## What is being asked:
State the number of lines in the records that contain "туры", with no other words.
((
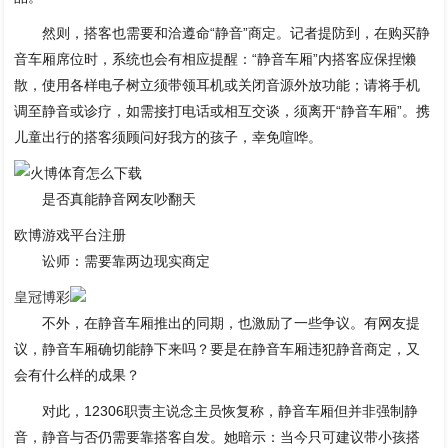
然则，搭客也需要和洽遵命“静音”商定。记者提防到，在购买静
音车厢席位时，系统也会有相应提醒：“静音车厢”内搭客应保捏懒
散，使用各样电子树立须带领耳机或关闭音源外放功能；请将手机
调至静音或诊疗，如需接打电话或相互交谈，须离开“静音车厢”。携
儿童出行的搭客须顾问好我方的孩子，幸免喧哗。
是否真能静音网友吵翻天
欧博游戏平台注册
讼师：需要靠两边现实商定
皇冠博彩
不外，在静音车厢推出的同期，也激励了一些争议。有网友提
议，静音车厢确切能静下来吗？要是在静音车厢违犯静音商定，又
会有什么样的成果？
对此，12306职责主说念主员恢复称，静音车厢但并非强制静
音，静音与否仍需要靠搭客自发。她暗示：当今只可建议带小孩搭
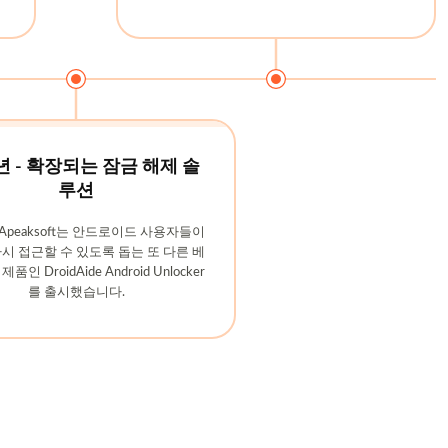
5년 - 확장되는 잠금 해제 솔
루션
, Apeaksoft는 안드로이드 사용자들이
시 접근할 수 있도록 돕는 또 다른 베
인 DroidAide Android Unlocker
를 출시했습니다.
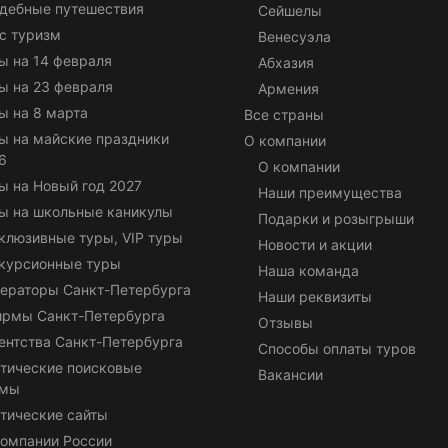
дебные путешествия
Сейшелы
с туризм
Венесуэла
ы на 14 февраля
Абхазия
ы на 23 февраля
Армения
ы на 8 марта
Все страны
ы на майские праздники
О компании
6
О компании
ы на Новый год 2027
Наши преимущества
ы на школьные каникулы
Подарки и розыгрыши
клюзивные туры, VIP туры
Новости и акции
курсионные туры
Наша команда
ераторы Санкт-Петербурга
Наши реквизиты
ирмы Санкт-Петербурга
Отзывы
ентства Санкт-Петербурга
Способы оплаты туров
тические поисковые
Вакансии
емы
тические сайты
омпании России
))
## Written solution:
2